MapReduce pioneered distributed batch processing, but as business complexity grew, its shortcomings gradually emerged:

  • High disk I/O overhead: Each MapReduce job’s intermediate results must be written to HDFS, frequent disk read/write in multi-step ETL scenarios
  • Limited expressiveness: Only Map and Reduce two phases, complex logic needs multiple Jobs executed in series
  • High latency: Each Job needs to re-apply for resources, start JVM, minute-level latency can’t meet interactive query needs
  • No stream processing support: Naturally batch processing model, can’t process real-time data streams

Spark Core Advantages

In-Memory Computing

Spark’s core innovation is storing intermediate computation results in memory, rather than writing to disk each time.

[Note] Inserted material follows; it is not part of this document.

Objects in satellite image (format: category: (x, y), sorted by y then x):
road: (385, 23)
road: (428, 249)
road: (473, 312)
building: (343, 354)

In iterative algorithms (machine learning, graph computing), can achieve 100x+ speed improvement compared to MapReduce; even in batch processing scenarios, typically about 10x speedup.

Unified Computing Engine

Spark provides unified programming model, one framework covers multiple scenarios:

  • Spark Core: Basic RDD abstraction and task scheduling
  • Spark SQL: Structured data query, Hive compatible
  • Spark Streaming / Structured Streaming: Unified batch/stream processing
  • MLlib: Built-in 80+ machine learning algorithms
  • GraphX: Graph computing framework

This means teams only need to master one set of APIs, no need to switch between different frameworks.

Multi-Language Support

Officially supports Scala, Java, Python, R four languages, provides REPL interactive environment, lowering门槛 for data scientists.

Core Concepts Overview

Understanding Spark requires mastering these key terms:

ConceptDescription
ApplicationUser-submitted Spark program
Driver ProgramProcess running main() function, creating SparkContext
ExecutorProcess running tasks on Worker nodes
JobComputation job triggered by one Action operation
StageComputation stage divided by Shuffle boundaries in Job
TaskSmallest execution unit assigned to single partition within Stage

One Application contains multiple Jobs, one Job contains multiple Stages, one Stage contains multiple Tasks. Task is the smallest granularity actually running on Executor.

Deployment Modes

Spark supports three main deployment methods:

  • Standalone: Spark’s built-in resource management, suitable for independent clusters
  • YARN: Integrated with Hadoop ecosystem, most mainstream in domestic production
  • Kubernetes: Containerized deployment, cloud-native trend

Driver and Executor relationship: Driver parses program, generates execution plan, schedules Tasks; Executor receives Tasks, executes computation, returns results to Driver.

Core Position of RDD

RDD (Resilient Distributed Dataset) is Spark’s most fundamental data abstraction. All advanced APIs (DataFrame, Dataset) are built on top of RDD. RDD has two types of operations:

  • Transformation: Returns new RDD, lazy execution, e.g., map, filter, groupByKey
  • Action: Triggers actual computation, returns result or writes data, e.g., collect, count, saveAsTextFile

Lazy evaluation is key to Spark’s execution plan optimization - before encountering Action, Spark only records transformation logic, doesn’t do actual computation, enabling global optimization of entire DAG.